A API based on fastapi with purpose to scrapping data from MarketWatch
Using your dependency manager, create a python environment, follow a link talking about the managers!
Access the project folder and using the pip manager, inside the python env, apply the command below:
Upgrade pip version and install requirements and install:
pip install --upgrade pip && pip install --require-hashes -r requirements/dev.txt
And now can run the api, just use the command below:
python manage.py runserver
You will need to have docker compose, and finally apply the command:
docker compose up --build
Obs:
- Don't forget to manually create a folder named logs at the root of the project. Otherwise, it will fail to deploy the application;
- When project run by docker, don't forget to change reference keys, like POSTGRES_HOST and REDIS_HOST for the correctly values;
- If the build is done through the docker and then you try to run the application locally, it will be necessary to grant read and write permission to the file
error.log
; - To use or test the cache service with Redis, we can use, in docker-compose.yml we build a container using one of the main information monitoring systems in the Redis database, called RedisInsight. We just need to access the
localhost:8000
route and create the database instance, according to the following instructions:
HOST -> cache
PORT -> 6379
NAME -> Anyone
USERNAME -> It is not necessary
PASSWORD -> The same inserted into env
This project uses hashed dependencies. To update them, edit requirements/base.in
for project dependencies and requirements/dev.in
for development dependencies and run:
pip-compile --generate-hashes --output-file requirements/base.txt requirements/base.in && \
pip-compile --generate-hashes --output-file requirements/dev.txt requirements/dev.in
It is always necessary to pip-compile
both because dev-deps references base-deps.

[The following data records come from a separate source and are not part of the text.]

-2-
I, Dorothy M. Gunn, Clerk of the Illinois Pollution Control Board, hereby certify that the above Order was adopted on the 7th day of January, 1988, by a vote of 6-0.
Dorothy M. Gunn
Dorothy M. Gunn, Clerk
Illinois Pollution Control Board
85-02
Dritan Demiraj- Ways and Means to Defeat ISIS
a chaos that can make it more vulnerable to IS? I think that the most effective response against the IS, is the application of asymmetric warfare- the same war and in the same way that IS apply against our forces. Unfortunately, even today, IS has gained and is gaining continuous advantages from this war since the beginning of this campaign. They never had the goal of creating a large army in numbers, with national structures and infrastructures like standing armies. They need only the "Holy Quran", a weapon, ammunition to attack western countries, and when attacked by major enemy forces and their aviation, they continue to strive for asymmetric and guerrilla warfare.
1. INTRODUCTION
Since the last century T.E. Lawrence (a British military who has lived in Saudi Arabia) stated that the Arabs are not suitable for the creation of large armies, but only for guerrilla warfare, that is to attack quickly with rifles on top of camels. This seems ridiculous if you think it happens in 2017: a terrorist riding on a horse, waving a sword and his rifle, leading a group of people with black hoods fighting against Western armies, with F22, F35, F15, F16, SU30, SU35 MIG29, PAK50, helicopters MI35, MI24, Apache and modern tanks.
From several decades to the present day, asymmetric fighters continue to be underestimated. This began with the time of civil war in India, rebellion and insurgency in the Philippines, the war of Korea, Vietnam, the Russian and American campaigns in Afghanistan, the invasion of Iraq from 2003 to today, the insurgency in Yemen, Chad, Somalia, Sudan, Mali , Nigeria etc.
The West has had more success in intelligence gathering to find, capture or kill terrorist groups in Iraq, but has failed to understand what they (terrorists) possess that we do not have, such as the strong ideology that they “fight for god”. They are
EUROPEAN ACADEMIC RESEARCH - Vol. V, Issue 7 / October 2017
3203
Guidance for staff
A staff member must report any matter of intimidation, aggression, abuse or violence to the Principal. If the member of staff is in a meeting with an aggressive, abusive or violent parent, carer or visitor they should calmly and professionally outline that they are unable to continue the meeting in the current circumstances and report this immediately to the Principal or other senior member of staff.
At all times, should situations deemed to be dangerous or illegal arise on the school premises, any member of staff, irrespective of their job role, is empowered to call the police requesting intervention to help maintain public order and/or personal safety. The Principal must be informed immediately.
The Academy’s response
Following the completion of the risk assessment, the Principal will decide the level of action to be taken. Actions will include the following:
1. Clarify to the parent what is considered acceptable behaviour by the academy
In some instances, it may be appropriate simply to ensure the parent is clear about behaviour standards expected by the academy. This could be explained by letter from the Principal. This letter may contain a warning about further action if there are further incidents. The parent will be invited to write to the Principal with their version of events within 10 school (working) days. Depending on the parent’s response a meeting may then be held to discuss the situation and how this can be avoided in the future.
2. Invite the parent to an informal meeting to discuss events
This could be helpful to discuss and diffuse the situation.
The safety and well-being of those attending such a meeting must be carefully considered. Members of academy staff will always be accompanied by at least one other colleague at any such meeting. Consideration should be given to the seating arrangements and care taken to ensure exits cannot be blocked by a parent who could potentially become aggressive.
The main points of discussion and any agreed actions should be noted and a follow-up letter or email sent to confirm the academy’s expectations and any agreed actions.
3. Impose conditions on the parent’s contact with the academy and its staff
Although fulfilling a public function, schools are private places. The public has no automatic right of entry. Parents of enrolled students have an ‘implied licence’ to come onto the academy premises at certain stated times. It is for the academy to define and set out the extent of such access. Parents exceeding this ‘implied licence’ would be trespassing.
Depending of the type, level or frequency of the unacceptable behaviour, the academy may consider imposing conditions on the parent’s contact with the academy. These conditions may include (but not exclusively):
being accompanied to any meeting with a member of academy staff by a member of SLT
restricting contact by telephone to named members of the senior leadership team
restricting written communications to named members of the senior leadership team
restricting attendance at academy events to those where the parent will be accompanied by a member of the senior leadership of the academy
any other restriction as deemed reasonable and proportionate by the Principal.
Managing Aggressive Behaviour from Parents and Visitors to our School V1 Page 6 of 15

In order to be able to normalize, we add the best practices in this project, aiming to respect the principles with example Clean Code, SOLID and others. For more details, see the tip links!
Obs:
- Programming with Python, we use the
snake_case
style for variables, functions and methods, and thePascalCase
style for classes. Configuration variables should written inUPPERCASE
.
We use the microservices architecture patterns with DDD principle, to create system resources. To example, see the content:
./
├── alembic/
│ ├── versions/
│ │ └── 7fd1ecdb54e8_initial_migration.py
│ ├── env.py
│ ├── README
│ └── script.py.mako
├── logs/
│ └── app.log
├── requirements/
│ ├── base.in*
│ ├── base.txt
│ ├── dev.in*
│ └── dev.txt
├── server/
│ ├── api/
│ │ ├── v1/
│ │ │ └── stocks.py
│ │ ├── __init__.py*
│ │ └── routes.py*
│ ├── application/
│ │ ├── external_api.py
│ │ ├── __init__.py
│ │ ├── scraper.py
│ │ └── services.py
│ ├── core/
│ │ ├── cache.py
│ │ ├── database.py
│ │ ├── exceptions.py*
│ │ ├── __init__.py
│ │ ├── logger.py
│ │ └── settings.py
│ ├── domain/
│ │ ├── __init__.py
│ │ ├── models.py
│ │ ├── repositories.py
│ │ └── schemas.py
│ └── __init__.py
├── tests/
│ └── test_stock.py
├── alembic.ini
├── docker-compose copy.yml*
├── docker-compose.yml*
├── Dockerfile
├── env.example*
├── manage.py*
├── pyproject.toml*
└── README.md
In this application, we used this dependencies to perform, scan and cover tests in the application:
In this application, unit tests were created, using pytest. Follow the instructions to run the tests. The commands are the same for both settings, just the environment follow belou the steps:
- To see tests list
pytest --co
- To run all test
pytest tests/
- To run only test module
pytest tests/<module-you-want-test>.py
- To run only function test module
pytest tests/<module-you-want-test>.py::<function_teste_name>
- To see tests list
docker compose run backend pytest --co
- To run all test
docker compose run backend pytest tests/
- To run only test module
docker compose run backend pytest tests/<module-you-want-test>.py
- To run only function test module
docker compose run backend tests/<module-you-want-test>.py::<function_teste_name>
Obs:
- Any doubts about the use or how pytest works, in the resources section we provide a direct link to the tool's documentation.
Pull requests are welcome. For major changes, please open an issue first to discuss what you would like to change.
Please make sure to update tests as appropriate.